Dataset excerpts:
------------------------------------------------

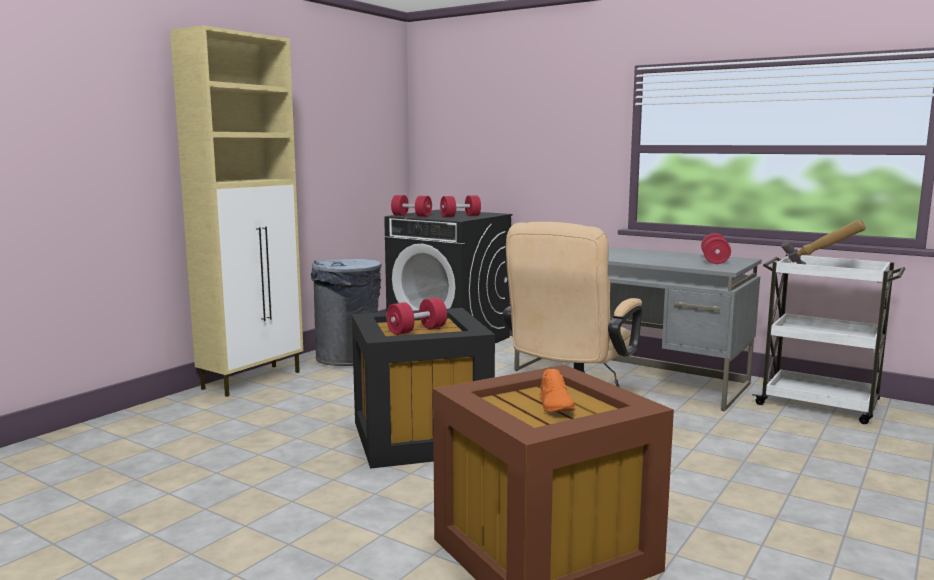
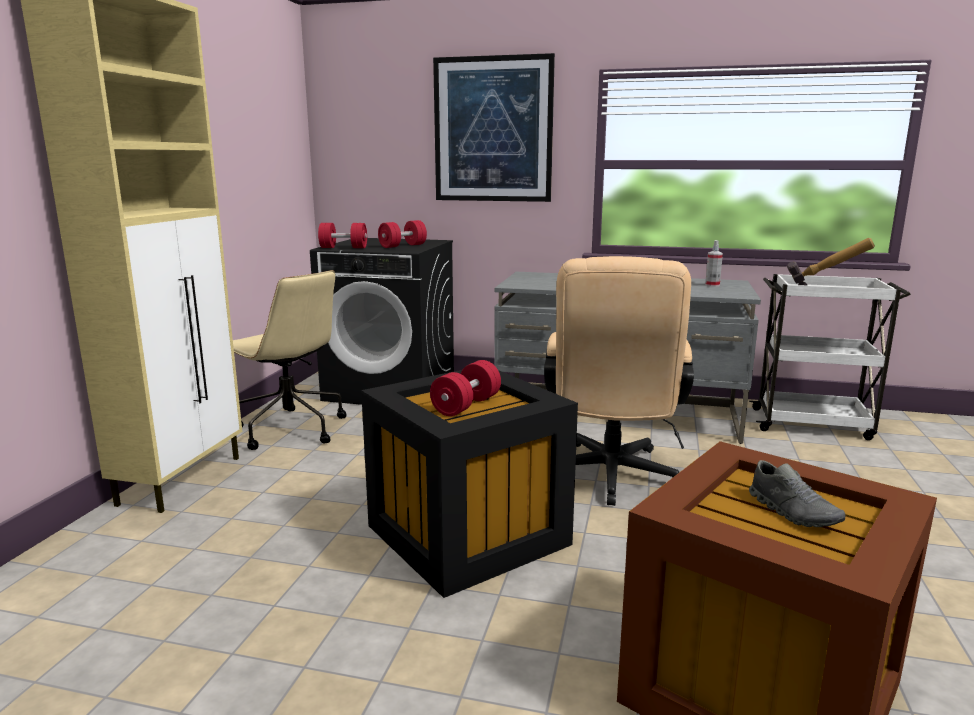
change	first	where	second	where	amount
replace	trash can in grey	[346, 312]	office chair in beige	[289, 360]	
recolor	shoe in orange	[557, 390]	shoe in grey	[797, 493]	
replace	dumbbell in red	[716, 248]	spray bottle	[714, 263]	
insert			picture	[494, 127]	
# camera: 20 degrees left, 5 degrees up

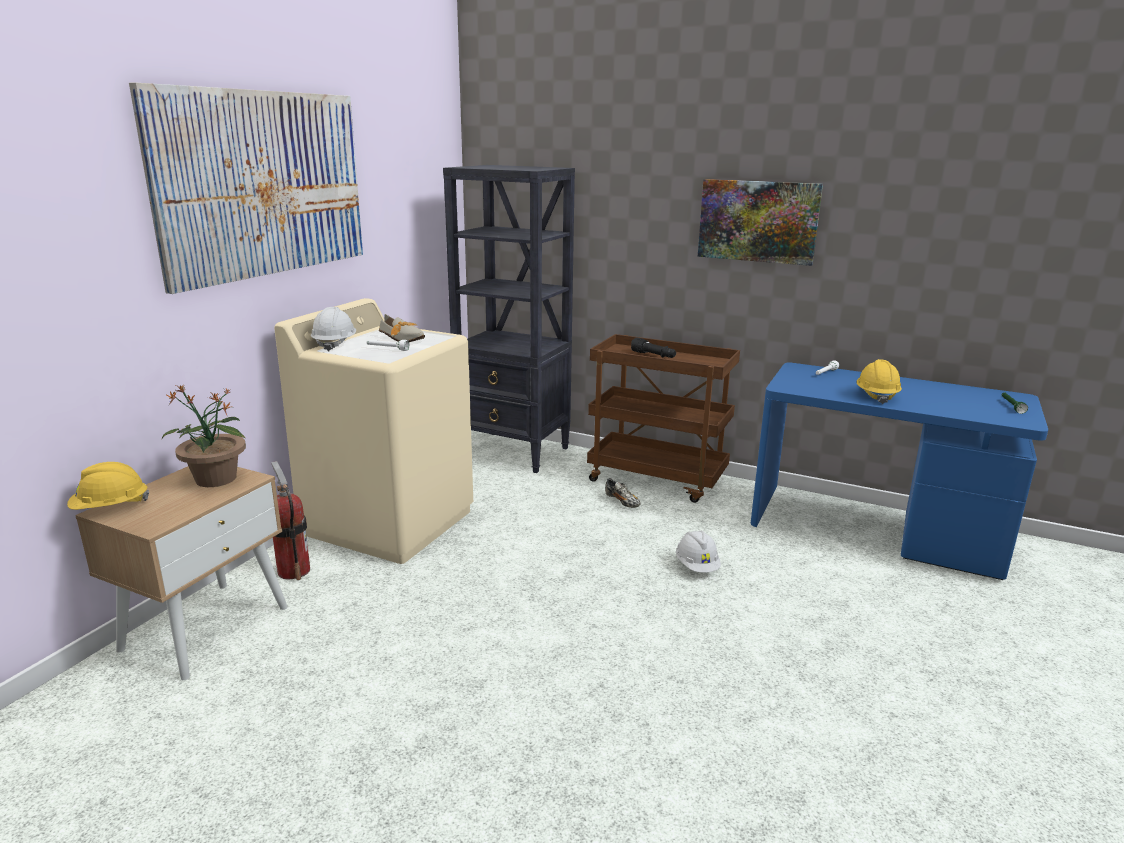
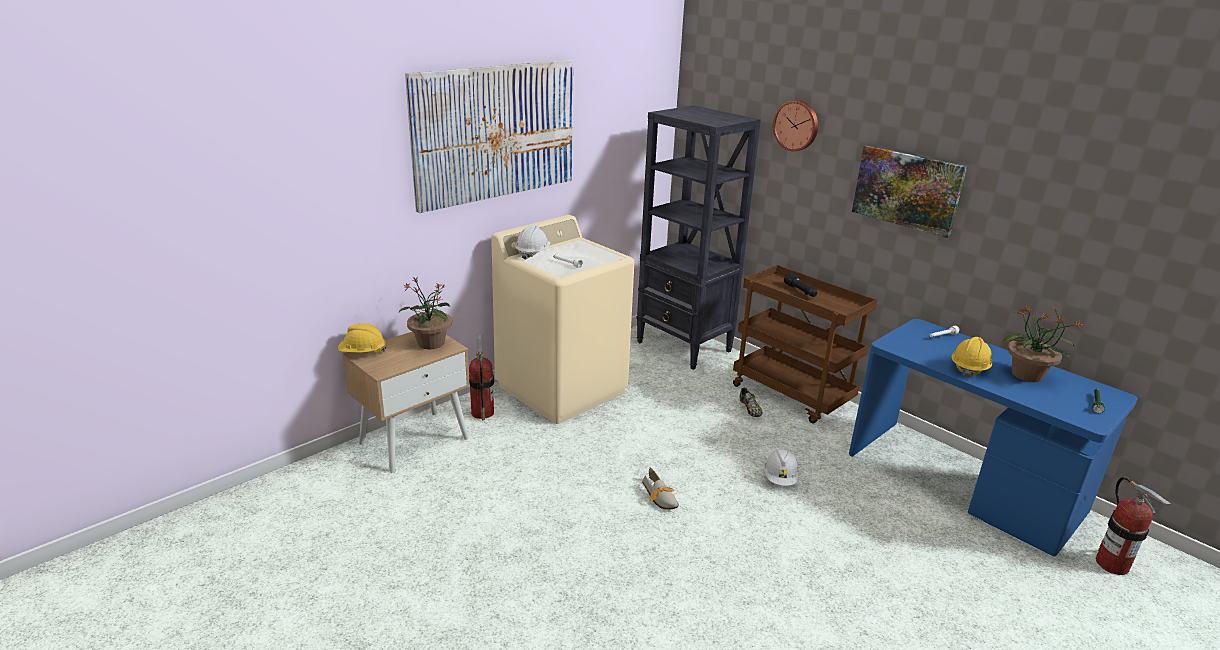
change	first	where	second	where	amount
move	shoe	[402, 328]		[660, 488]	
insert			wall clock	[795, 125]	
insert			potted plant	[1043, 343]	
insert			fire extinguisher	[1133, 526]	
# camera: 20 degrees right, 5 degrees up

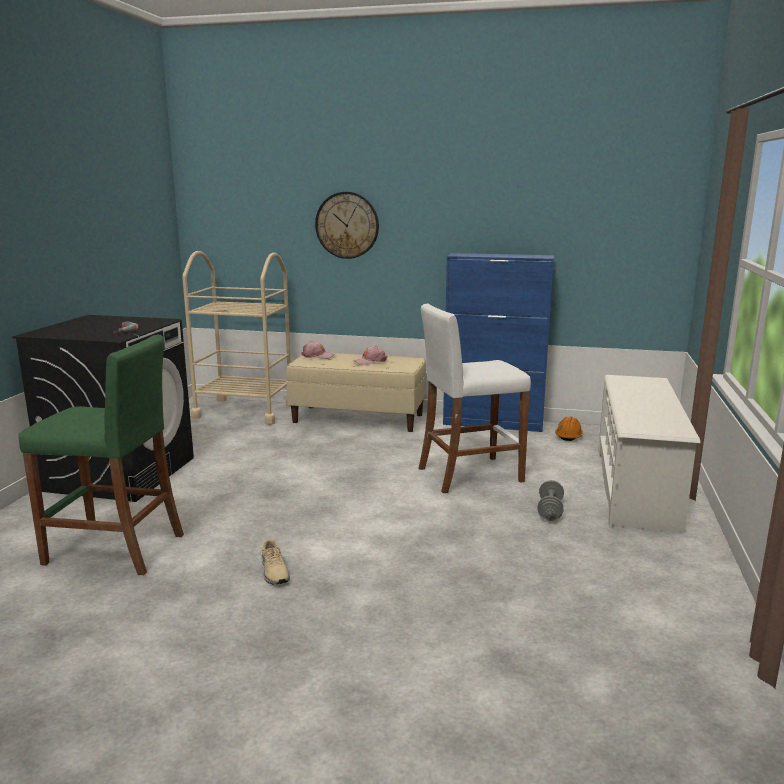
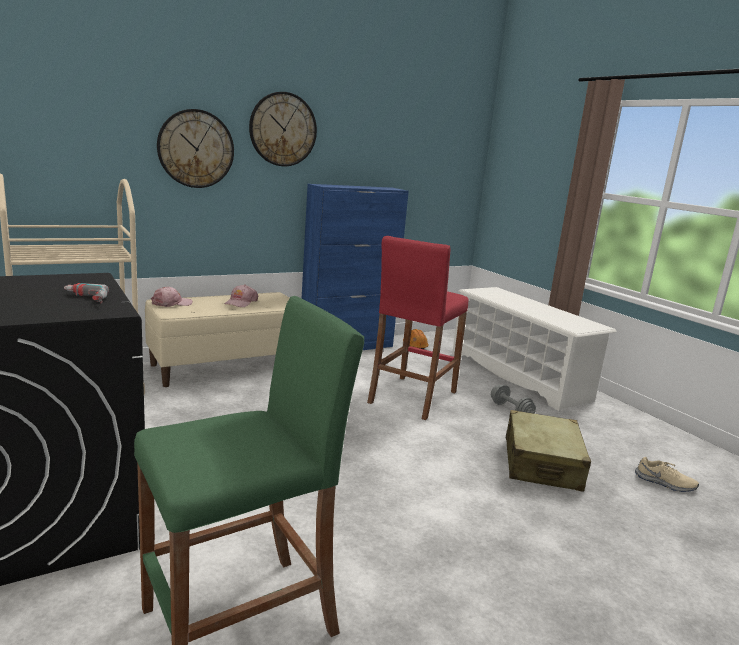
change	first	where	second	where	amount
move	shoe in beige	[275, 562]		[667, 474]	
recolor	stool in white	[475, 398]	stool in red	[418, 328]	
insert			wall clock	[283, 129]	
insert			suitcase in beige	[548, 451]	
# camera: 45 degrees left, 0 degrees up

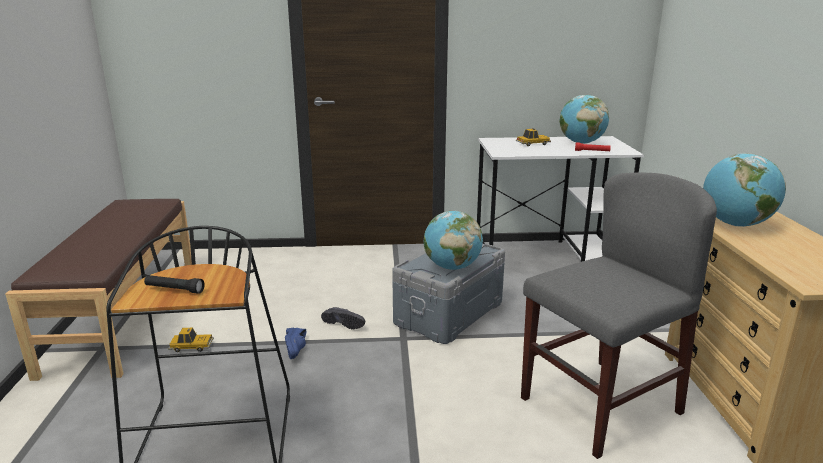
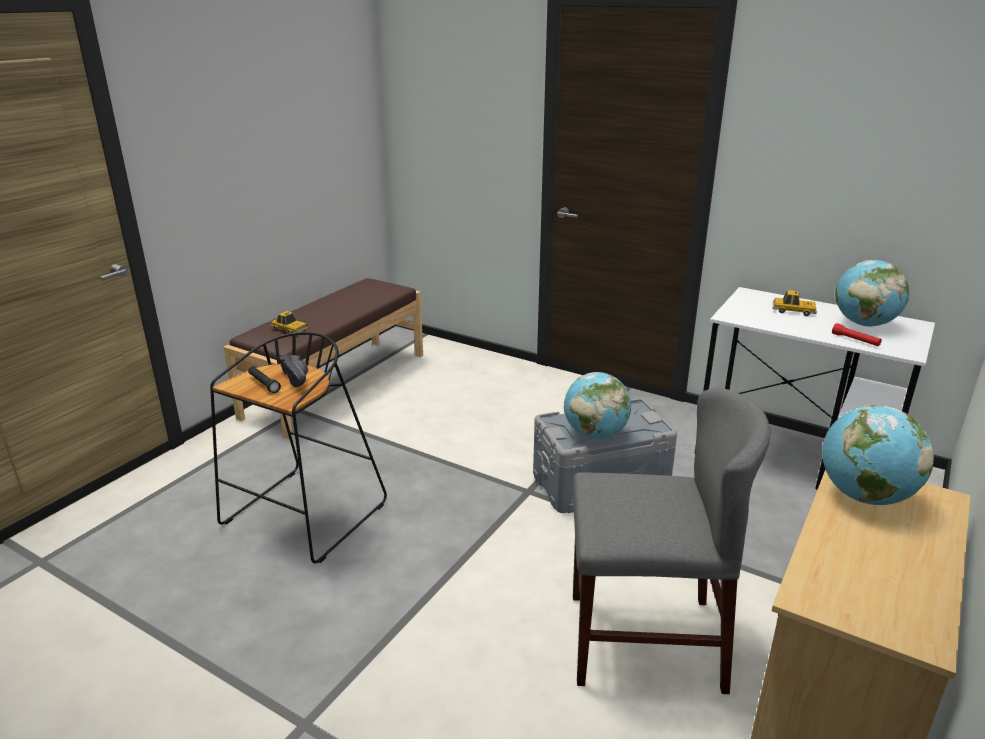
change	first	where	second	where	amount
move	toy car	[191, 340]		[289, 322]	
delete	shoe in blue	[295, 343]			
move	shoe in black	[343, 318]		[293, 371]	
# camera: 35 degrees right, 5 degrees up

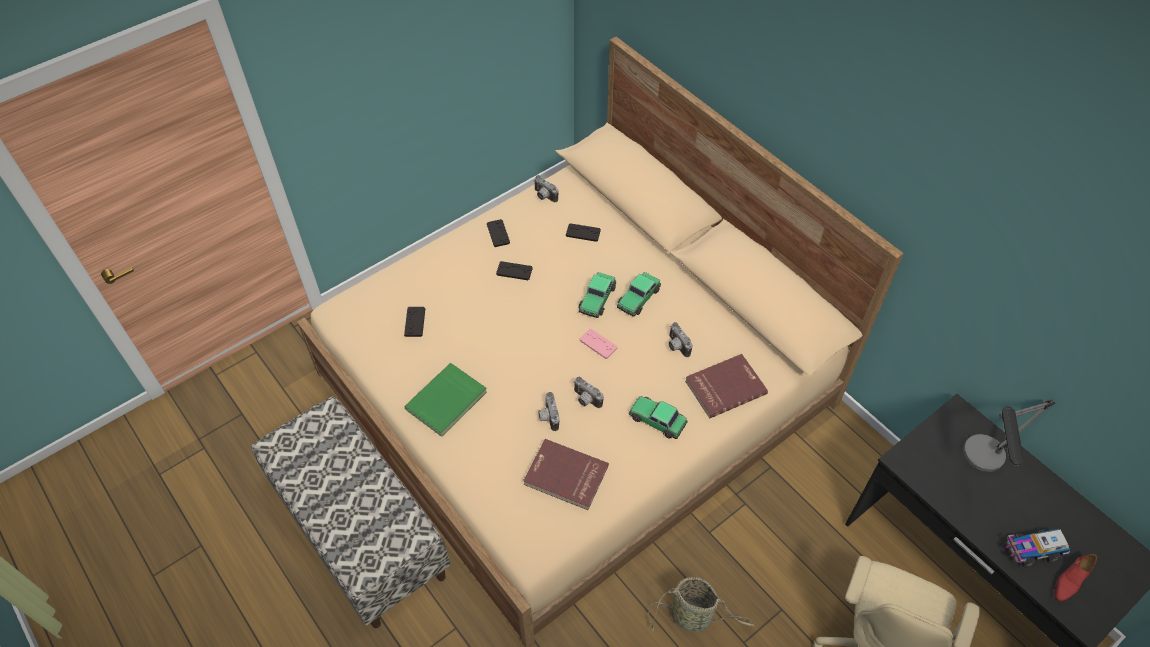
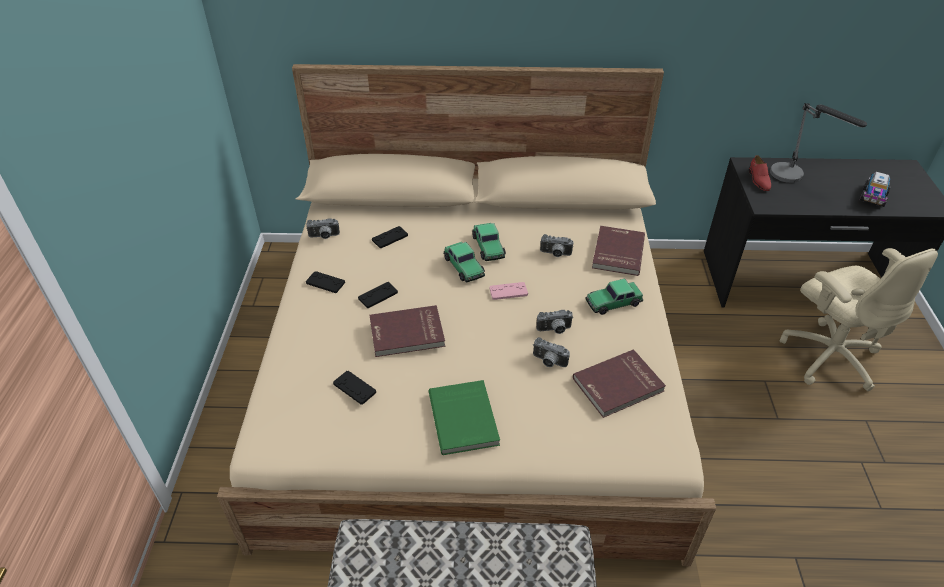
change	first	where	second	where	amount
delete	basket	[701, 604]			
move	shoe in red	[1075, 578]		[760, 173]	
insert			book in red	[407, 331]	
# camera: 50 degrees left, 10 degrees down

------------------------------------------------

**ABOUT THIS EXERCISE**
In the records above, find each line that holds the word "grey"; copy all such lines.

**WRITTEN REPLY**
replace	trash can in grey	[346, 312]	office chair in beige	[289, 360]	
recolor	shoe in orange	[557, 390]	shoe in grey	[797, 493]	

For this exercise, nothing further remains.